Spatial object tracking data

┌──

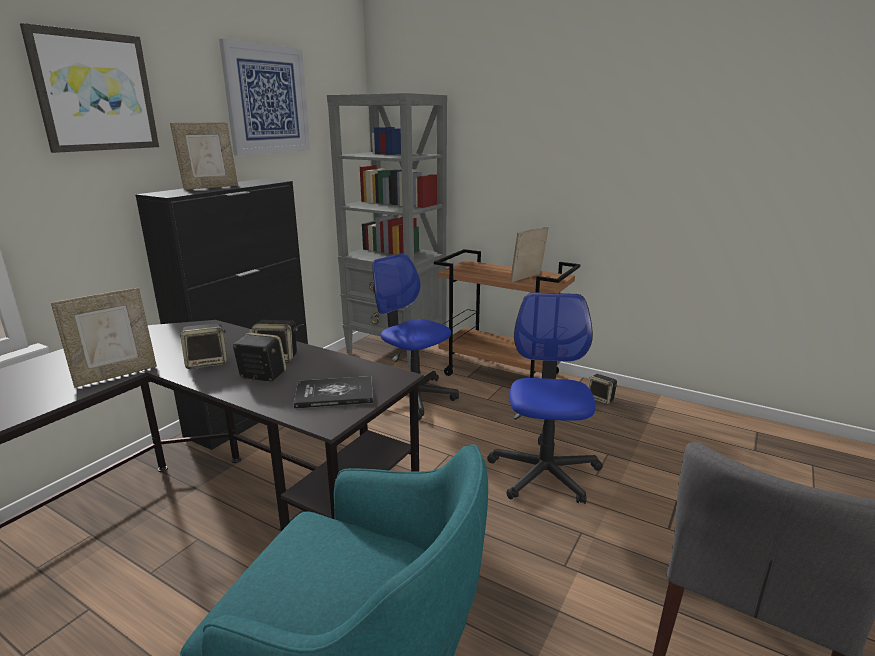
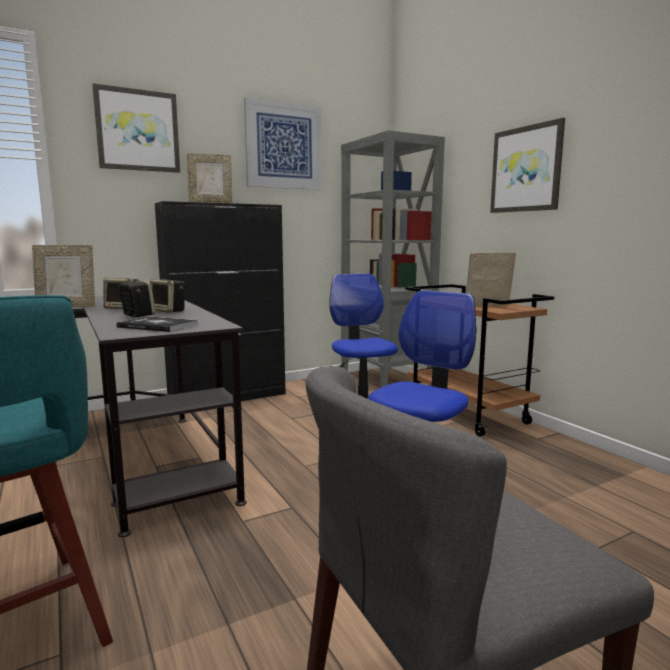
camera: 30 degrees right, 10 degrees down
speaker [588,374,617,405] -> none
none -> picture [490,118,565,213]

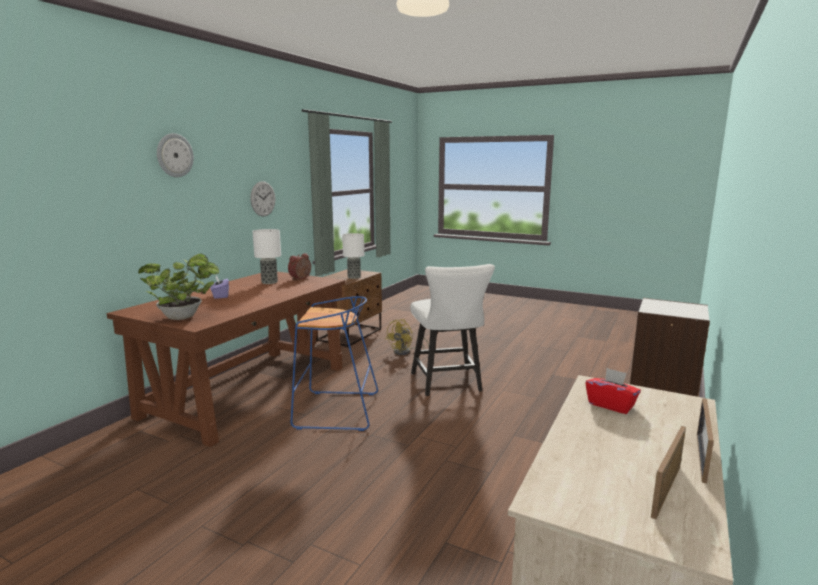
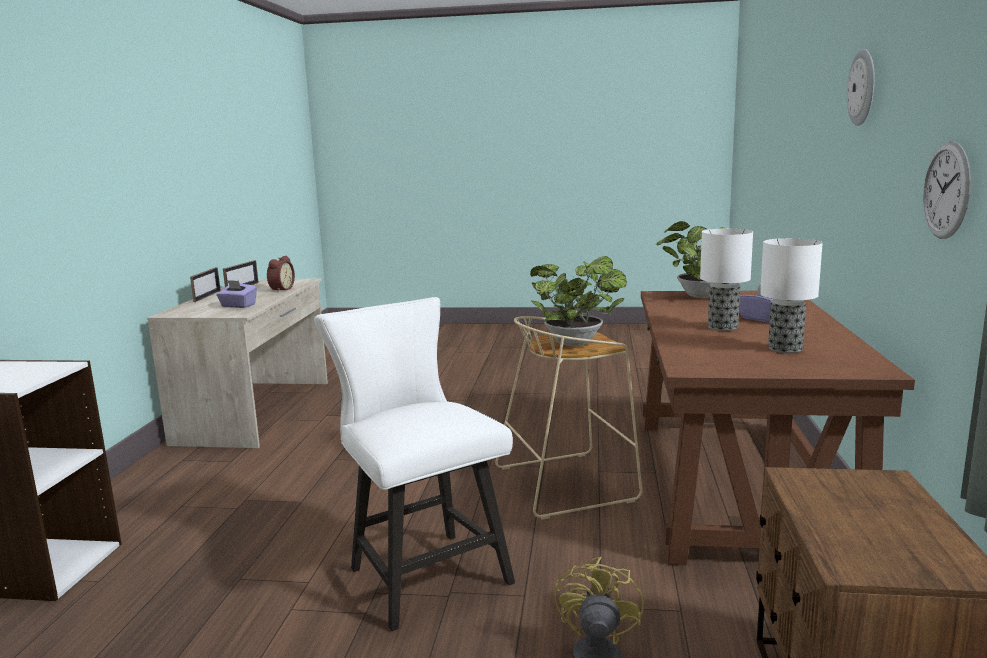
camera: 160 degrees right, 0 degrees up
alarm clock [288,253,311,280] -> alarm clock moved to [267,255,295,292]
blue stool [291,296,378,431] -> beige stool [495,316,642,520]
table lamp [342,233,364,279] -> table lamp moved to [700,229,753,331]
red tissue box [585,368,641,414] -> purple tissue box [216,280,257,308]
none -> potted plant [530,256,627,346]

└──

EXERCISE: Write out each line exactly, beginning at the one with "blue stool [291,296,378,431]" and ending at the final line of the records above, with nothing added.

RESULT FOR THIS TASK:
blue stool [291,296,378,431] -> beige stool [495,316,642,520]
table lamp [342,233,364,279] -> table lamp moved to [700,229,753,331]
red tissue box [585,368,641,414] -> purple tissue box [216,280,257,308]
none -> potted plant [530,256,627,346]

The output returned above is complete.